Prosecutors have charged Jaylen Johnson with manslaughter and armed criminal action in connection with the shooting death on Thursday of his mother, Monica McNichols-Johnson.
McNichols-Johnson’s shooting death came less than a year after another shooting in Missouri saw Ralph Yarl, then 16, get shot on 13 April by 84-year-old Andrew Lester after ringing the wrong doorbell while picking up his siblings.
I'm not the one judging the value of their life. They are. What's the matter with you, could you see something bad happening to you? Is this a risk you've took?
You're not listening. Stay the fuck out of peoples houses, you deserve everything you get, and it ain't the person lives there decided that, you did. "lawless shithole" sounds more like a place you can break n enter with near impunity.
"lawless shithole" sounds more like a place you can break n enter with near impunity.
We have a functional justice system where I live. Guilt and punishment is established in court in a fair trial, not by a random redneck with a gun. I know this must be a novel concept for you but I ensure you it is the civilized way to do it.
So, what you're saying is that you value a person's right to break into your home and do whatever they please far more than you value your person, your family and all of your property, because they might hypothetically be punished at some later date. I just hope if someone breaks into your home they're just looking for something to steal they can turn quick for drug money and not looking to do you and yours harm.

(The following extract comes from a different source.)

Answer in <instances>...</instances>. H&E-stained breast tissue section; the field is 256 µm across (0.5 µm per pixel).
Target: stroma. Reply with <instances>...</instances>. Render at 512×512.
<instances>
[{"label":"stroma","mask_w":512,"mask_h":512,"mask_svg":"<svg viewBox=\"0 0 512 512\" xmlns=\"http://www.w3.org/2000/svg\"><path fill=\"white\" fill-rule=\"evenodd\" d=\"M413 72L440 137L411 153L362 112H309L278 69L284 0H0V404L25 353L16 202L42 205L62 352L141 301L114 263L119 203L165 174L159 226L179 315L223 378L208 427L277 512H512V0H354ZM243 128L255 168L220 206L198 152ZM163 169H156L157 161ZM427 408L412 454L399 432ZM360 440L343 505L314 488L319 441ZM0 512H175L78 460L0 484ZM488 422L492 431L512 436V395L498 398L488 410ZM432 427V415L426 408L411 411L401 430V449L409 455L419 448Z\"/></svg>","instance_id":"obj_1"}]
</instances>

Your redneck with a gun scenario in the US is answered by the castle doctrine - the basic premise is that if someone is invading your home you hold the right to use deadly force to stop them. It's well known here, and it's not like you just accidentally do a home invasion. Stay out of other people's homes uninvited and it's not a problem.
What i’m saying is that a human life has more value than your worthless crap.

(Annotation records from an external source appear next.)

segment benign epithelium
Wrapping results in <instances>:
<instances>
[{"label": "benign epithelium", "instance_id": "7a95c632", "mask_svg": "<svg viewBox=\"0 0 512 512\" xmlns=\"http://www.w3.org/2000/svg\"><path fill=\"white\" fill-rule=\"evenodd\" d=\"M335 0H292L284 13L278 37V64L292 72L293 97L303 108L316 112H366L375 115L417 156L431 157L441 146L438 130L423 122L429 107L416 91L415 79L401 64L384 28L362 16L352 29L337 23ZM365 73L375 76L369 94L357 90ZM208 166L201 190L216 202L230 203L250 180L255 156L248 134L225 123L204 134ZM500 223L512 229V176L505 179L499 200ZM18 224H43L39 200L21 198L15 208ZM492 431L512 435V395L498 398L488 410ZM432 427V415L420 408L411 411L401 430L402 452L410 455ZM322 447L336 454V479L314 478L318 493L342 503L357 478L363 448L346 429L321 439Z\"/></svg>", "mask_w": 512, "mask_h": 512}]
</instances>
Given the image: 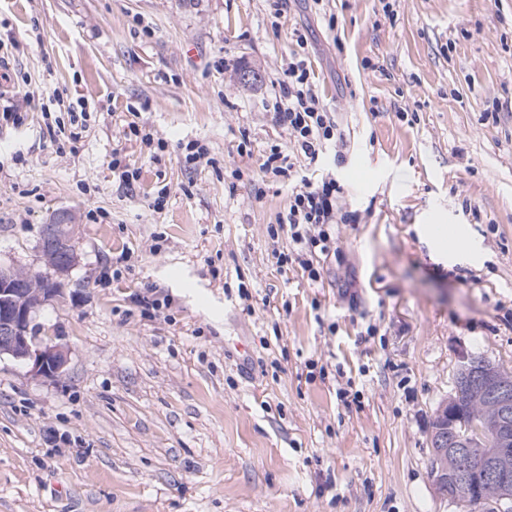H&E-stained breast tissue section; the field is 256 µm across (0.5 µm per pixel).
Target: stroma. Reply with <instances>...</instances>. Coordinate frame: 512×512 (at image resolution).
<instances>
[{
	"instance_id": "obj_1",
	"label": "stroma",
	"mask_w": 512,
	"mask_h": 512,
	"mask_svg": "<svg viewBox=\"0 0 512 512\" xmlns=\"http://www.w3.org/2000/svg\"><path fill=\"white\" fill-rule=\"evenodd\" d=\"M299 50L358 217L316 282L284 262L288 189L260 170ZM84 99L78 139H53ZM7 105L0 264L45 273L63 208L79 263L35 316L65 374L0 357V512H469L436 492L429 438L463 356L512 371V0H0ZM135 117L166 151L122 136ZM190 142L211 164H184Z\"/></svg>"
}]
</instances>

the basic premise is that if someone is invading your home you hold the right to use deadly force to stop them
What scary is that you don’t see how fucking insane this is. Here (the Netherlands), you are only allowed to use ‘proportional violence’ in such cases. Go look up some crime statistics and compare which country is safer.
What i’m saying is that a human life has more value than your worthless crap.

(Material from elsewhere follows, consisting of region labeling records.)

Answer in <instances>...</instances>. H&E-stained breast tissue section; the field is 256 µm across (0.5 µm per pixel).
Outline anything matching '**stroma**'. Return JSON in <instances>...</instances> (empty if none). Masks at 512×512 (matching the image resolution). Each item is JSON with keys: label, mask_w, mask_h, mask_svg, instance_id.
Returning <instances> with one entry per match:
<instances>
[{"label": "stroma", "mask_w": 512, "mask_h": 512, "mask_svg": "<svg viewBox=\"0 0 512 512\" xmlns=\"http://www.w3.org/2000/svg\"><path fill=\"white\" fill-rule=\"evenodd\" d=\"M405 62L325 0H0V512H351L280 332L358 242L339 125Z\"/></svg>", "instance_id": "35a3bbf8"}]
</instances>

If someone enters your home in a place operating under the castle doctrine, then they're making the decision that your worthless crap is worth risking their life over. It's not like people just accidentally a home invasion.
What scary is that you don’t see how fucking insane this is. Here (the Netherlands), you are only allowed to use ‘proportional violence’ in such cases. Go look up some crime statistics and compare which country is safer.
Crime in the US is weird. "Which country is safer" is a bad metric because most of the US is as safe or safer, but certain parts are extremely dangerous. Like there are individual neighborhoods in Chicago that have 17x as many homicides per year as the capitol city of my state and more homicides per year than my hometown has had total since the Civil War. Most of the other big urban metros have similar areas.
If someone enters your home in a place operating under the castle doctrine, then they’re making the decision that your worthless crap is worth risking their life over.
So if your neighbour, who happens to have early stage undiagnosed dementia, wanders into your home you think it's a perfectly reasonable response to simply murder them? And no, this is not a hypothetical scenario. Plenty of people who found out they had dementia when they wandered somewhere they shouldn't be while in a state of confusion.
Why is your first reaction to fear for your life? What happend that made you so afraid? Or are you just a coward in general?